*Action item*.
Transcribe each line below without altering anything.

[Source data]
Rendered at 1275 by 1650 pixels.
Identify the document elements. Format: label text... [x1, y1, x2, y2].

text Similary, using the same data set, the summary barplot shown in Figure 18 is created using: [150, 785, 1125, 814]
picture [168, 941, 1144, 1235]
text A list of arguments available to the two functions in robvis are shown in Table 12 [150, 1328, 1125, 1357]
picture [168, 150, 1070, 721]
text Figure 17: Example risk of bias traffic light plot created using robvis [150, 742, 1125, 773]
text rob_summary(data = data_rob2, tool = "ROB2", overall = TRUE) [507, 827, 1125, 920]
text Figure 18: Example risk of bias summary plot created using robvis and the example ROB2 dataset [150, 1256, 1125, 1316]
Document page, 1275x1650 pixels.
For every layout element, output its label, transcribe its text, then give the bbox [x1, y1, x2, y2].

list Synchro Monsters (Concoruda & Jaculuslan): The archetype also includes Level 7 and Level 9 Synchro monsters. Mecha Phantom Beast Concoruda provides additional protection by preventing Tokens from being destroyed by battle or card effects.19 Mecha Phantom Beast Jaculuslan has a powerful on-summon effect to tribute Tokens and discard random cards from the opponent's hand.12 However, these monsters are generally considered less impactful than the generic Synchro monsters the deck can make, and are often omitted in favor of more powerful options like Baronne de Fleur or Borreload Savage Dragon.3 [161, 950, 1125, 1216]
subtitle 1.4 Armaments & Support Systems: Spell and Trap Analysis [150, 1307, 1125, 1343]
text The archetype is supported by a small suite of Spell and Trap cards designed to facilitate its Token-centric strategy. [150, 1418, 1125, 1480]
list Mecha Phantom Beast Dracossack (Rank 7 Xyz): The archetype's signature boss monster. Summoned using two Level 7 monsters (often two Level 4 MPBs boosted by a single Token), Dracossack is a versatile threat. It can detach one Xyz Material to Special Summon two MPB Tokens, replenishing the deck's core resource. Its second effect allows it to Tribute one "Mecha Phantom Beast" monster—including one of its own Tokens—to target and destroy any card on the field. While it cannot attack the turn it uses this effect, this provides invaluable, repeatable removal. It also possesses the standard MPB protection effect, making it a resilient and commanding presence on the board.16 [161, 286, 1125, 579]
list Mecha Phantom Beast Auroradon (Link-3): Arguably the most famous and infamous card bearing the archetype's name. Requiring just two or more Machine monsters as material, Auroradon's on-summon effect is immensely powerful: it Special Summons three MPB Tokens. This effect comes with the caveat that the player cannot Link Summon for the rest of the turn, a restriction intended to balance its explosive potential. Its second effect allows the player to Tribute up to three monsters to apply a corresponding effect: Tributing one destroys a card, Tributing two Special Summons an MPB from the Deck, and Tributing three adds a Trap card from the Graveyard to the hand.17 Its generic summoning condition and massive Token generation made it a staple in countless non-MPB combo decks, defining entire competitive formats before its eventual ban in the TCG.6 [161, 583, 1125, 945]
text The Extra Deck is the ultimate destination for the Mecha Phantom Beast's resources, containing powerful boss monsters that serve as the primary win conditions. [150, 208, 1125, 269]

*Answer below*.
Rendered at 1275 by 1650 pixels.
Identify the document elements. Format: label text... [x1, y1, x2, y2].

text Similary, using the same data set, the summary barplot shown in Figure 18 is created using: [150, 785, 1125, 814]
picture [168, 941, 1144, 1235]
text A list of arguments available to the two functions in robvis are shown in Table 12 [150, 1328, 1125, 1357]
picture [168, 150, 1070, 721]
text Figure 17: Example risk of bias traffic light plot created using robvis [150, 742, 1125, 773]
text rob_summary(data = data_rob2, tool = "ROB2", overall = TRUE) [507, 827, 1125, 920]
text Figure 18: Example risk of bias summary plot created using robvis and the example ROB2 dataset [150, 1256, 1125, 1316]
Document page, 1275x1650 pixels.
For every layout element, output its label, transcribe its text, then give the bbox [x1, y1, x2, y2].

list Synchro Monsters (Concoruda & Jaculuslan): The archetype also includes Level 7 and Level 9 Synchro monsters. Mecha Phantom Beast Concoruda provides additional protection by preventing Tokens from being destroyed by battle or card effects.19 Mecha Phantom Beast Jaculuslan has a powerful on-summon effect to tribute Tokens and discard random cards from the opponent's hand.12 However, these monsters are generally considered less impactful than the generic Synchro monsters the deck can make, and are often omitted in favor of more powerful options like Baronne de Fleur or Borreload Savage Dragon.3 [161, 950, 1125, 1216]
subtitle 1.4 Armaments & Support Systems: Spell and Trap Analysis [150, 1307, 1125, 1343]
text The archetype is supported by a small suite of Spell and Trap cards designed to facilitate its Token-centric strategy. [150, 1418, 1125, 1480]
list Mecha Phantom Beast Dracossack (Rank 7 Xyz): The archetype's signature boss monster. Summoned using two Level 7 monsters (often two Level 4 MPBs boosted by a single Token), Dracossack is a versatile threat. It can detach one Xyz Material to Special Summon two MPB Tokens, replenishing the deck's core resource. Its second effect allows it to Tribute one "Mecha Phantom Beast" monster—including one of its own Tokens—to target and destroy any card on the field. While it cannot attack the turn it uses this effect, this provides invaluable, repeatable removal. It also possesses the standard MPB protection effect, making it a resilient and commanding presence on the board.16 [161, 286, 1125, 579]
list Mecha Phantom Beast Auroradon (Link-3): Arguably the most famous and infamous card bearing the archetype's name. Requiring just two or more Machine monsters as material, Auroradon's on-summon effect is immensely powerful: it Special Summons three MPB Tokens. This effect comes with the caveat that the player cannot Link Summon for the rest of the turn, a restriction intended to balance its explosive potential. Its second effect allows the player to Tribute up to three monsters to apply a corresponding effect: Tributing one destroys a card, Tributing two Special Summons an MPB from the Deck, and Tributing three adds a Trap card from the Graveyard to the hand.17 Its generic summoning condition and massive Token generation made it a staple in countless non-MPB combo decks, defining entire competitive formats before its eventual ban in the TCG.6 [161, 583, 1125, 945]
text The Extra Deck is the ultimate destination for the Mecha Phantom Beast's resources, containing powerful boss monsters that serve as the primary win conditions. [150, 208, 1125, 269]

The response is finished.